Assim, um desdobramento do auxílio emergencial poderia ser uma mudança no gasto público no Brasil. Esse legado se soma a outros – o mais comentado é o aumento expressivo da dívida pública com os pagamentos. Há ainda um legado positivo, decorrente da elevação temporária da renda dos mais pobres. Como a variação não resultou apenas em aumento na compra de alimentos, pelo menos parte do auxílio de 2020 tem efeitos mais duradouros. É o caso da aquisição de remédios ou do desenvolvimento da infraestrutura do domicílio (gastos com eletrodomésticos e construção que podem melhorar na habitação condições de saúde, de desenvolvimento infantil e de inclusão digital).

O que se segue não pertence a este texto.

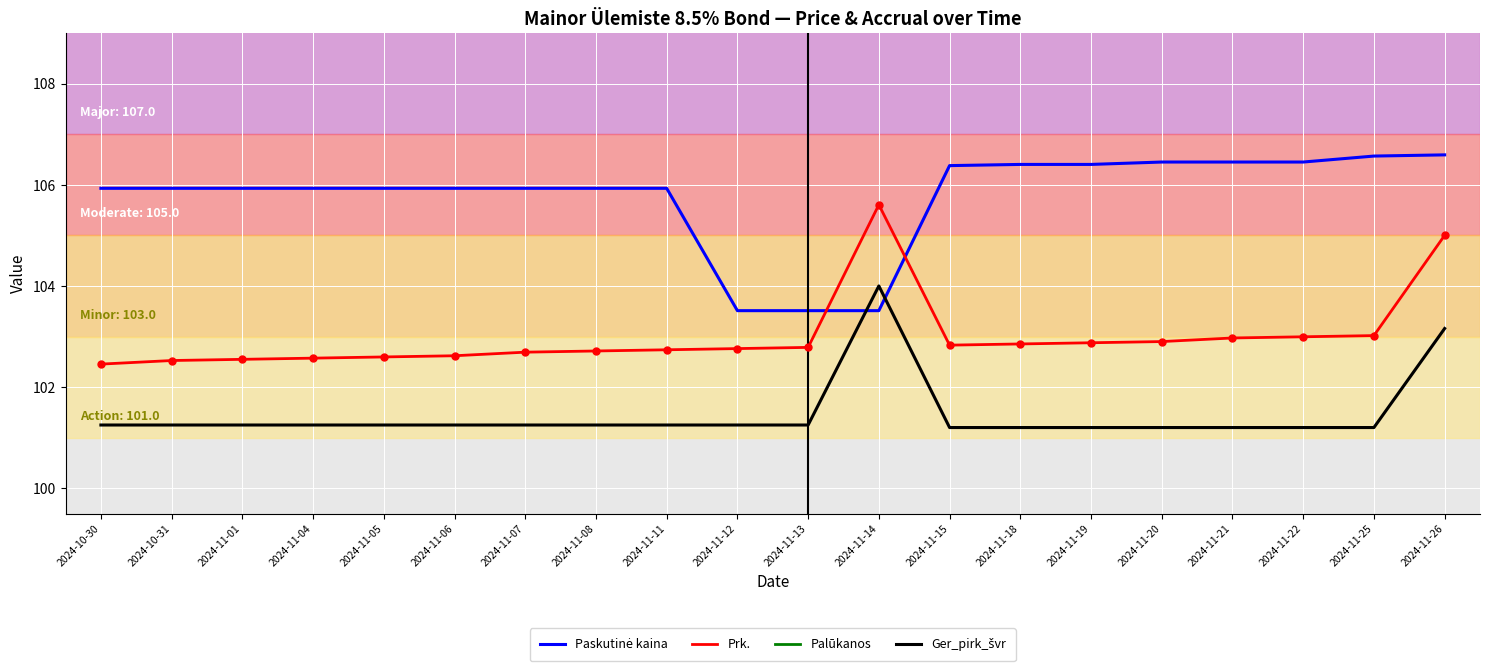

At which label does Palūkanos reach its minimum?

2024-10-30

Ugo Gentilini, líder global para assistência social do Banco Mundial, analisa o legado que os benefícios temporários da pandemia podem deixar para a rede de proteção social permanente dos países que os implementaram. Condizente com as curvas de popularidade no Brasil e a pressão de um ano pré-eleitoral, Gentilini especula: “O fato de a covid-19 ter alcançado pessoas anteriormente sem cobertura – incluindo grandes parcelas de trabalhadores do setor informal – pode gerar um novo eleitorado exigindo proteção social, possivelmente aumentando a sustentabilidade política de programas de grande escala”.
O economista avalia ainda que a pandemia testou preconceitos associados a transferências de renda, o que pode ter desmistificado os benefícios para segmentos da sociedade. Afinal, a academia e a tecnocracia já sabem há tempos que não procede que os pagamentos sejam mal utilizados e que sejam relevantes para desincentivar o trabalho ou estimular o aumento de famílias.

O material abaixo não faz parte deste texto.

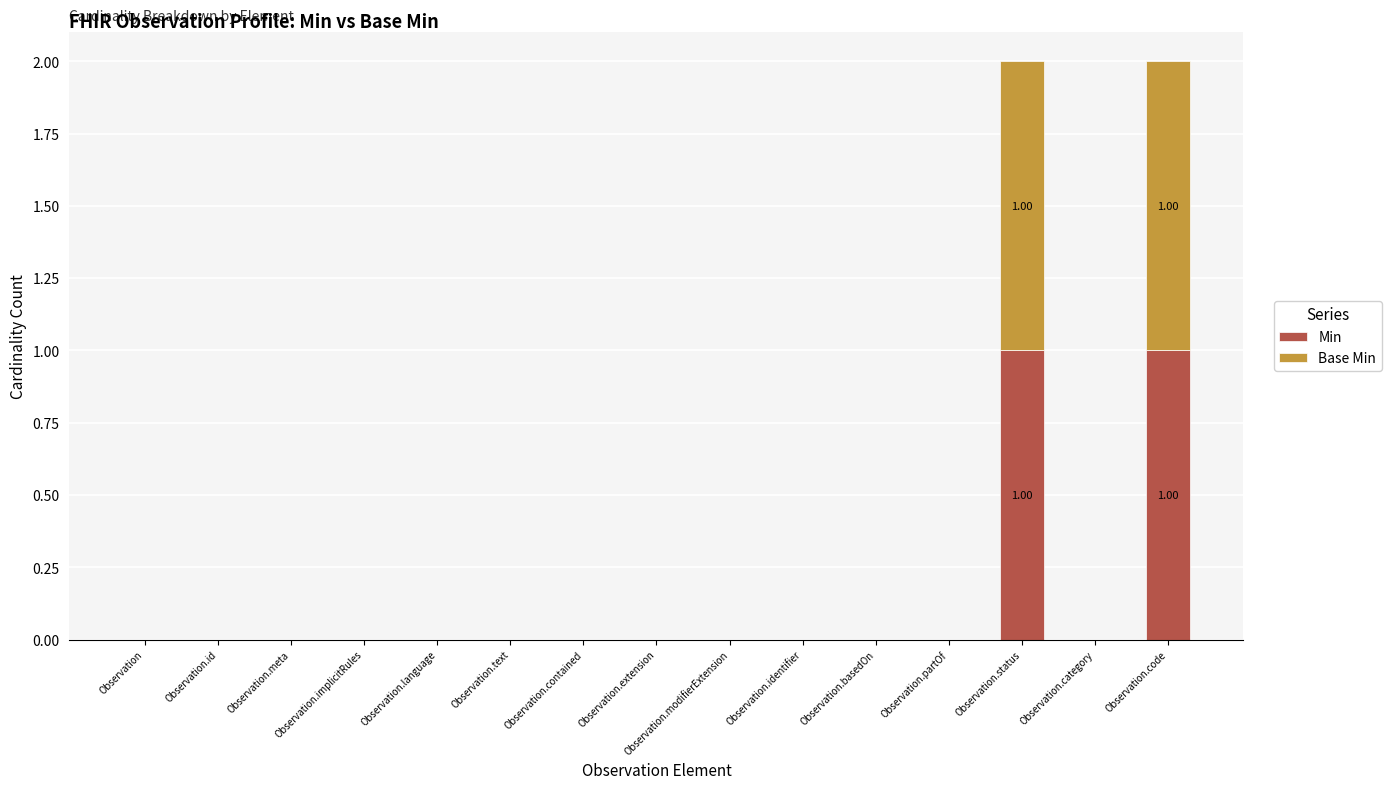

The value of Min at Observation.partOf is 0. True or false?

True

Para o Bolsa Família, é especialmente importante o reajuste dos valores do benefício variável e da linha de pobreza que dá acesso a ele. Este é o benefício voltado para ajudar crianças. Seja via Bolsa Família ou por novo programa baseado nele, a população infantil deve ser prioridade. Há um notório elevado retorno para a sociedade de garantir o desenvolvimento destes futuros trabalhadores – e o Brasil gasta muito menos de seu PIB do que países ricos com benefícios a famílias com crianças.
Os Estados Unidos, uma exceção, agora discutem seriamente um benefício universal infantil, com apoio inclusive de republicanos estrelados.

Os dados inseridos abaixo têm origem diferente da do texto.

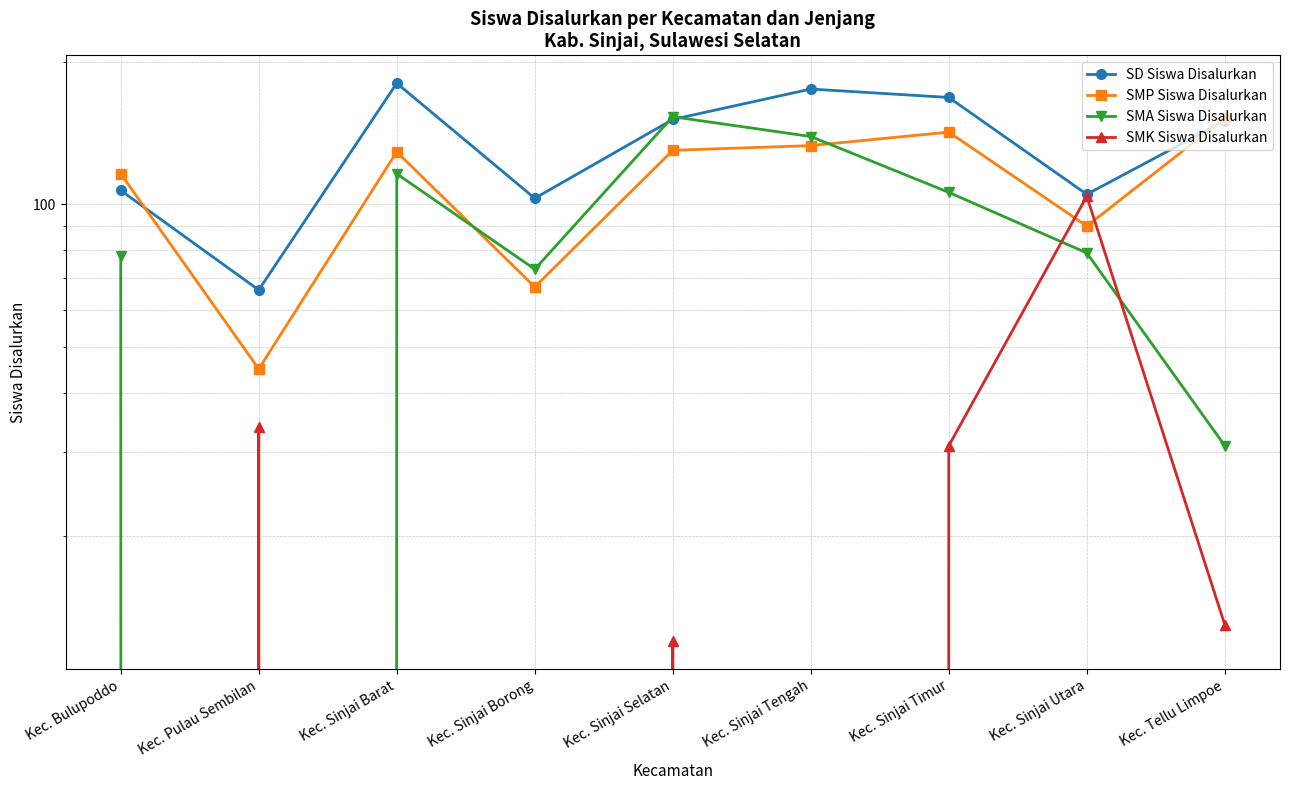

True or false: SD Siswa Disalurkan and SMA Siswa Disalurkan cross at least once.

True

Nenhum outro benefício se mostrou no Brasil tão capaz de chegar aos mais pobres, nem de perto, o que dá azo à revisão de outras políticas para que uma transferência de renda como o Bolsa ocupe mais espaço. Não apenas os gastos diretos deveriam ceder recursos, como também os indiretos: as políticas públicas baseadas em corte de tributos para segmentos específicos tidos como “estratégicos”. Como provocou recentemente Carlos Góes, estratégicos são os pobres.
Poderia o auxílio emergencial ser um catalisador dessas reformas, antes associadas apenas à pauta de ajuste fiscal? Gentilini reflete que os avanços na proteção social historicamente aconteceram diante de inesperadas janelas de oportunidade – mas elas se fechariam rapidamente. O debate atual não deve se limitar apenas à renovação temporária do auxílio, mas a mudanças profundas no Orçamento que permitam a expansão da proteção social com responsabilidade fiscal. Quem sabe os mais pobres ganhem mais um ou outro centavo.